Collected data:
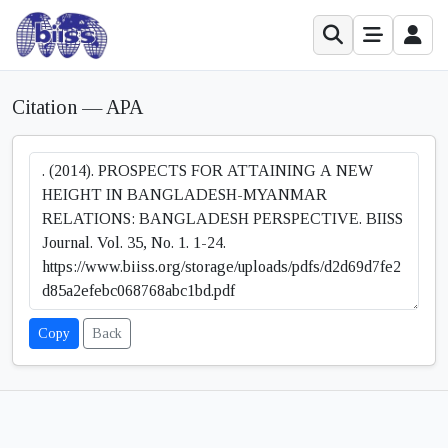
Citation — APA
Copy
Back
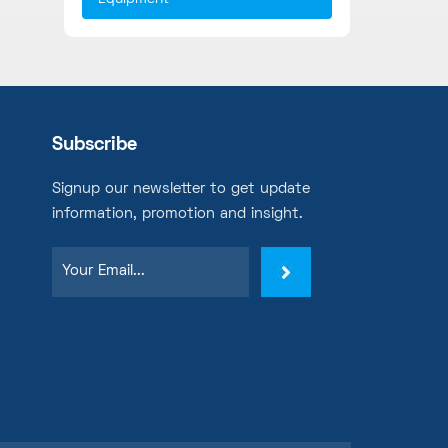
Subscribe
Signup our newsletter to get update
information, promotion and insight.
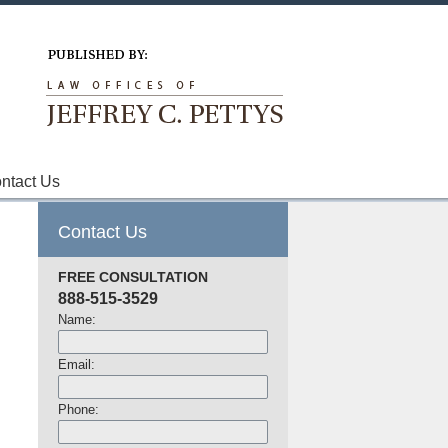
Navigation
ntact Us
Contact Us
FREE CONSULTATION
888-515-3529
Name:
Email:
Phone:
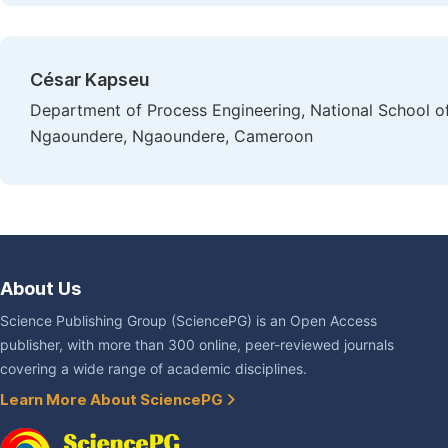
César Kapseu
Department of Process Engineering, National School of 
Ngaoundere, Ngaoundere, Cameroon
About Us
Science Publishing Group (SciencePG) is an Open Access
publisher, with more than 300 online, peer-reviewed journals
covering a wide range of academic disciplines.
Learn More About SciencePG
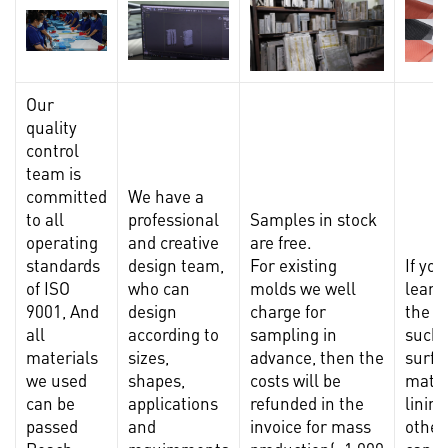
Our
quality
control
team is
committed
We have a
to all
professional
Samples in stock
operating
and creative
are free.
standards
design team,
For existing
If yo
of ISO
who can
molds we well
learn
9001, And
design
charge for
the m
all
according to
sampling in
such 
materials
sizes,
advance, then the
surfa
we used
shapes,
costs will be
mater
can be
applications
refunded in the
lining
passed
and
invoice for mass
other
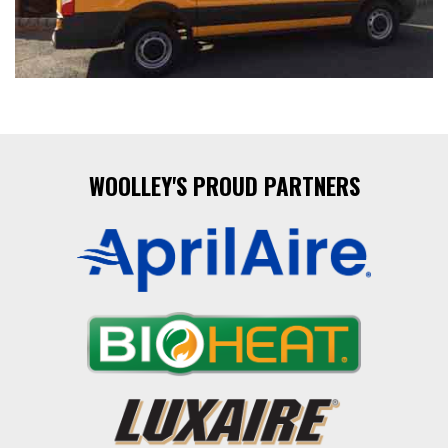
WOOLLEY'S PROUD PARTNERS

Your task:
All lines in the records with the string "About" should be copied out.

Written response:
About Us
Learn More About SciencePG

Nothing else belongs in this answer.